Here’s my confession: I am a prolific and unrepentant swearer. I drop F-bombs like I shed hair. And let me tell you, my shower drain is always clogged — you know, because I shed so much hair.
Along with being an expert in swear words and unclogging drains, I also love lifting heavy weights. I hadn’t actually thought to combine my strength training and cursing hobbies until I found a small research study that said swearing, apparently, could make me stronger.
This study was actually a presentation at the Annual Conference of the British Psychological Society, and all I could see was the abstract. But it described 29 young adults who took short spins on exercise bikes, and another 52 people who squeezed grip-testers as hard as they could.
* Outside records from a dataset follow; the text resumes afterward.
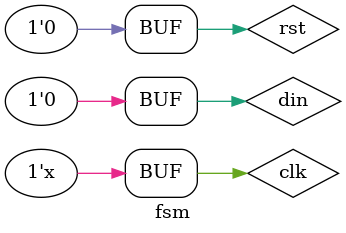
<source format=v>
module fsm;
  reg din;
  reg clk;
  reg rst;
  wire dout;
  seq_1001 uut (.din(din),.clk(clk),.rst(rst),.dout(dout));
  initial
    begin
      $dumpfile("dump.vcd");
      $dumpvars(0,fsm);
    end
  initial
    begin
      clk= 0;
      rst = 0;
      #5 din = 1'b0;
      #5 din = 1'b1;
      #5 din = 1'b0;
      #5 din = 1'b1;
      #5 din = 1'b0;
      #5 din = 1'b1;
      #5 din = 1'b0;
      #5 din = 1'b1;
      #5 din = 1'b0;
      #5 din = 1'b1;
      #5 din = 1'b0;
      #5 din = 1'b1;
      #5 din = 1'b0;
end
always #5 clk = ~clk;
endmodule

</source>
Each group did one trial while repeating their favorite profanity in what the study’s lead author, psychologist Richard Stephens, described to The Guardian as “an even tone.” It’s not really clear to me why the authors were investigating even-toned, repetitive swearing — even I can’t string together multiple “fucks” while trying to squeeze out one more deadlift. You could say I can’t give a fuck. Eh? Pretty good?
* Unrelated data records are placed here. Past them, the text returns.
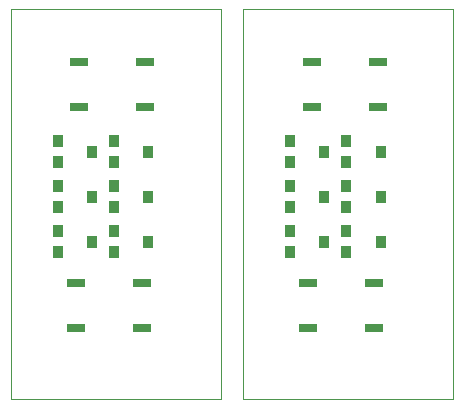
<source format=gtp>
G75*
G70*
%OFA0B0*%
%FSLAX25Y25*%
%IPPOS*%
%LPD*%
%AMOC8*
5,1,8,0,0,1.08239X$1,22.5*
%
%ADD19C,0.00000*%
%ADD20R,0.06000X0.03000*%
%ADD22R,0.03540X0.04330*%
X0010000Y0010000D02*
G75*
%LPD*%
D19*
X0010000Y0010000D02*
X0010000Y0139960D01*
X0079950Y0139960D01*
X0079950Y0010000D01*
X0010000Y0010000D01*
D22*
X0025540Y0058920D03*
X0025540Y0066080D03*
X0025540Y0073920D03*
X0025540Y0081080D03*
X0025540Y0088920D03*
X0025540Y0096080D03*
X0036960Y0092500D03*
X0044290Y0088920D03*
X0044290Y0096080D03*
X0044290Y0081080D03*
X0044290Y0073920D03*
X0044290Y0066080D03*
X0044290Y0058920D03*
X0036960Y0062500D03*
X0036960Y0077500D03*
X0055710Y0077500D03*
X0055710Y0062500D03*
X0055710Y0092500D03*
D20*
X0054750Y0107500D03*
X0054750Y0122500D03*
X0032750Y0122500D03*
X0032750Y0107500D03*
X0031500Y0048750D03*
X0031500Y0033750D03*
X0053500Y0033750D03*
X0053500Y0048750D03*
X0087450Y0010000D02*
G75*
%LPD*%
D19*
X0087450Y0010000D02*
X0087450Y0139960D01*
X0157400Y0139960D01*
X0157400Y0010000D01*
X0087450Y0010000D01*
D22*
X0102990Y0058920D03*
X0102990Y0066080D03*
X0102990Y0073920D03*
X0102990Y0081080D03*
X0102990Y0088920D03*
X0102990Y0096080D03*
X0114410Y0092500D03*
X0121740Y0088920D03*
X0121740Y0096080D03*
X0121740Y0081080D03*
X0121740Y0073920D03*
X0121740Y0066080D03*
X0121740Y0058920D03*
X0114410Y0062500D03*
X0114410Y0077500D03*
X0133160Y0077500D03*
X0133160Y0062500D03*
X0133160Y0092500D03*
D20*
X0132200Y0107500D03*
X0132200Y0122500D03*
X0110200Y0122500D03*
X0110200Y0107500D03*
X0108950Y0048750D03*
X0108950Y0033750D03*
X0130950Y0033750D03*
X0130950Y0048750D03*
M02*

</source>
Moving on. The participants also did a clean run where they instead repeated a neutral word like “wooden” or “brown.” The prompt, according to The Guardian, was to use a word describing a table. During the profanity-spiked trials, the abstract reports that participants spun faster and squeezed harder than during the runs where they had to repeat “wooden, wooden, wooden.”
This builds on earlier findings from the same lab that spewing profanity allows people to keep their hands in ice water for longer. But there are, obviously, a bunch of caveats: It was a small study. And since it’s a conference presentation, it probably hasn’t been through the full process of peer review — where other psychologists would pick apart the study for flaws and inconsistencies before it’s published.
There also wasn’t enough detail in the conference abstract to tell if the scientists compared swearing runs to, say, silence or other socially less-acceptable words that aren’t typically thrown around as expletives (like: urethra, urethra, urethra). And then there’s the possibility of the placebo effect — after all, it’s really hard to blind the participants or the researchers to whether or not someone’s cursing.
If the study didn’t already pair two of my favorite things — fitness and swearing — I probably would have ignored it. But if all it takes to finally break 185 on my squats is to repeatedly mutter F-bombs in “an even tone,” I’m willing to try it. You know, for the sake of my health.